The European Union recently passed a new legislation to force fixed-line, mobile, and internet service providers to keep details of their customers' communications for up to one year
(only 6 months for IP based communications) for the prevention, investigation, detection and prosecution of terrorism and organized crime.

The data retention directive defines the data required to be kept to:
  • trace and identify the source and destination of a communication,
  • identify the date, time and duration of a communication, and
  • identify the type of communication, location and type of communication device The content of the communications will not be recorded. I counted over 44 data points to be stored based on the type of communication network used!

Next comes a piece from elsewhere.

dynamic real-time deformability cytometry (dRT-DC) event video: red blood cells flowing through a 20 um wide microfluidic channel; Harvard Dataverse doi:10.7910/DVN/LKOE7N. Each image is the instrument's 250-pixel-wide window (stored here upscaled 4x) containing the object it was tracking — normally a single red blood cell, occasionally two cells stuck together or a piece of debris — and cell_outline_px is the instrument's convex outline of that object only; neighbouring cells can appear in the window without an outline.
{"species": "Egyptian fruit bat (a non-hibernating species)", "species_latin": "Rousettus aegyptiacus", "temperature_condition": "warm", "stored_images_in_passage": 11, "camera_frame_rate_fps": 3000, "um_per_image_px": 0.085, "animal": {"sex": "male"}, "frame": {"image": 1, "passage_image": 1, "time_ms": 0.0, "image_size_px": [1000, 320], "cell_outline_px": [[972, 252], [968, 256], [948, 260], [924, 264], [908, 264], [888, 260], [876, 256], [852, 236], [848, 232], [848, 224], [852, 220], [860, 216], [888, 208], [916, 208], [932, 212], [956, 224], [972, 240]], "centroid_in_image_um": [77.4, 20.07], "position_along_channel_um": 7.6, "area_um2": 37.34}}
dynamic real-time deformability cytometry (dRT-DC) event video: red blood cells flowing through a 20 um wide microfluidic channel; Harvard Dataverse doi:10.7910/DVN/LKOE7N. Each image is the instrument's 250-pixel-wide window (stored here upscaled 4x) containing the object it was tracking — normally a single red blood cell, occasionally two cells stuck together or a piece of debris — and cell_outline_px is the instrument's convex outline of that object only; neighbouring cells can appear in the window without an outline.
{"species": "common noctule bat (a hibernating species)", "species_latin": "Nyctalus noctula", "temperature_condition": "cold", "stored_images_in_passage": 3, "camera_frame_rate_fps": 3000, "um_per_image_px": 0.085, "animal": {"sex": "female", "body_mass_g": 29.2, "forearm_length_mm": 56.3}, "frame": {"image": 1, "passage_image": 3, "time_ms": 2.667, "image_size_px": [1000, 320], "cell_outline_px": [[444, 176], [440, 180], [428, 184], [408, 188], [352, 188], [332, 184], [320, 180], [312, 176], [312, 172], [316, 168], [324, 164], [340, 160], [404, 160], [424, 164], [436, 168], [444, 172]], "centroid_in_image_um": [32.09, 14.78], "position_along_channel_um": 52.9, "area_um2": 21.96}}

The European Union countries will now have until August 2007 to implement the directive, and according to the legislative text: "it is appropriate to foresee that Member States reimburse demonstrated additional costs incurred in order to comply with the obligations imposed on them as a consequence of this Directive". Still the new directive will have a deep impact on the European communications industry. As an example, since text messages are delivered via the SS7 network, data should be retained for one year. Over 100 billion text messages were exchanged in the EU last year, even with a minimal 1 KB of data for each (hopefully we'll learn from Y2K here), it's a new 100 TB of data to be stored. How many emails and VoIP calls will the 230M internet users in the European Union send every 6 months is certainly in the same order of magnitude as are fixed and mobile phone calls (terminated or not). In total, it's probably several Petabytes of new storage to be deployed in the carriers' infrastructure.

Today, over 1/3 of the world's data is archived on Sun storage tape library equipment thanks to our recent acquisition of StorageTek, and Sun can help reduce the strain on the carriers' staff, budget... and sanity. The upcoming IMS infrastructure will improve the management of subscriber data across all applications and networks, and reduce the need to develop usage collection in multiple silos.

Communications service providers can also use the new stringent data retention rules and turn them into a competitive weapon rather than another cost center. By collecting usage data from multiple applications and networks in a single place, carriers can unlock vital business intelligence on how their subscribers are using their networks. This directive represents an
opportunity to re-think revenue assurance and seriously address revenue leakage and fraud management across all networks.